La censura e’ fondata.
Risulta invero che la societa’ odierna ricorrente avesse contestato la pretesa dell’ (OMISSIS) sin dal primo atto, con formulazione generica idonea a comprendere sia an che quantum. Inoltre nel motivo si da’ atto che la contestazione sul quantum era stata precisata gia’ all’udienza del 3.4.2007, in cui si discuteva dell’istanza di provvisoria esecutivita’ del decreto ingiuntivo opposto invocata dall’Azzolini e che quest’ultima aveva espressamente riconosciuto, nelle proprie memorie ex articolo 183 c.p.c., alcuni pur marginali errori nel calcolo delle proprie spettanze. Da quanto sopra emerge che, a prescindere da quel che possa risultare dall’atto di appello, la societa’ odierna ricorrente aveva sollevato la contestazione sul quantum della pretesa avversaria sin dal primo atto difensivo in prime cure; da cio’ discende che la Corte territoriale ha errato nel ritenere inammissibile il terzo motivo di appello.
In definitiva, vanno respinti i primi due motivi di ricorso ed accolto il terzo.

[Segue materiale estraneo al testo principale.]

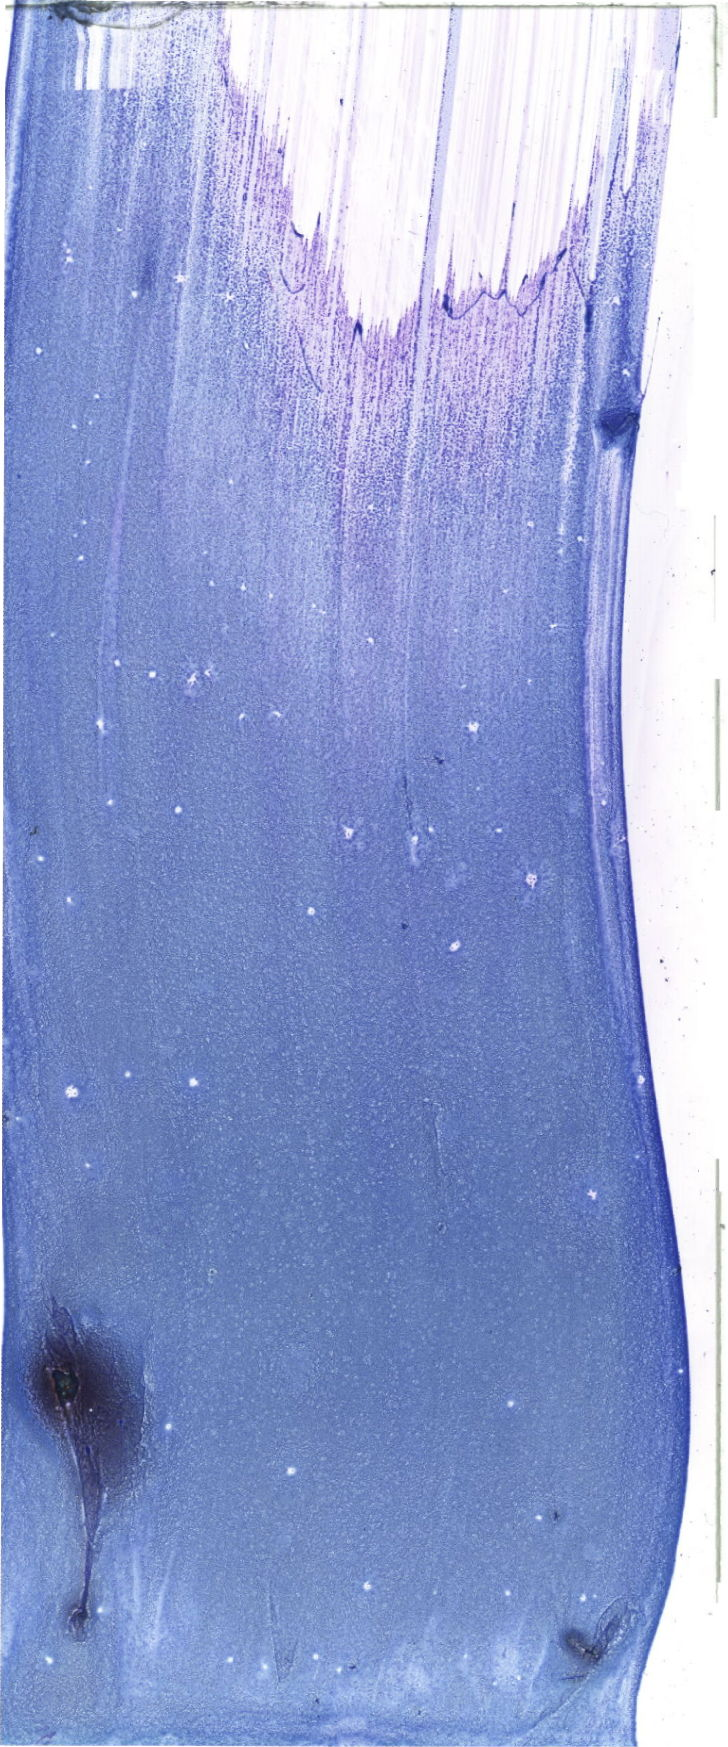
May-Grünwald-Giemsa (MGG)-stained marrow aspirate smear (whole slide) — low-resolution overview of the scanned area, about 20.6 x 49.5 mm. Patient sex: male.
- diagnosis: Acute Promyelocytic Leukemia with t(15;17)(q24.1;q21.2);PML-RARA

La sentenza impugnata va quindi cassata in relazione alla censura accolta con rinvio della causa, anche per le spese del presente giudizio di legittimita’, alla Corte di Appello di Genova in diversa composizione.

P.Q.M.

la Corte rigetta il primo e il secondo motivo di ricorso ed accoglie il terzo. Cassa la sentenza impugnata in relazione alla censura accolta e rinvia la causa, anche per le spese del presente giudizio di legittimita’, alla Corte di Appello di Genova in diversa composizione.

 

In caso di diffusione omettere le generalità e gli altri dati identificativi dei soggetti interessati nei termini indicati.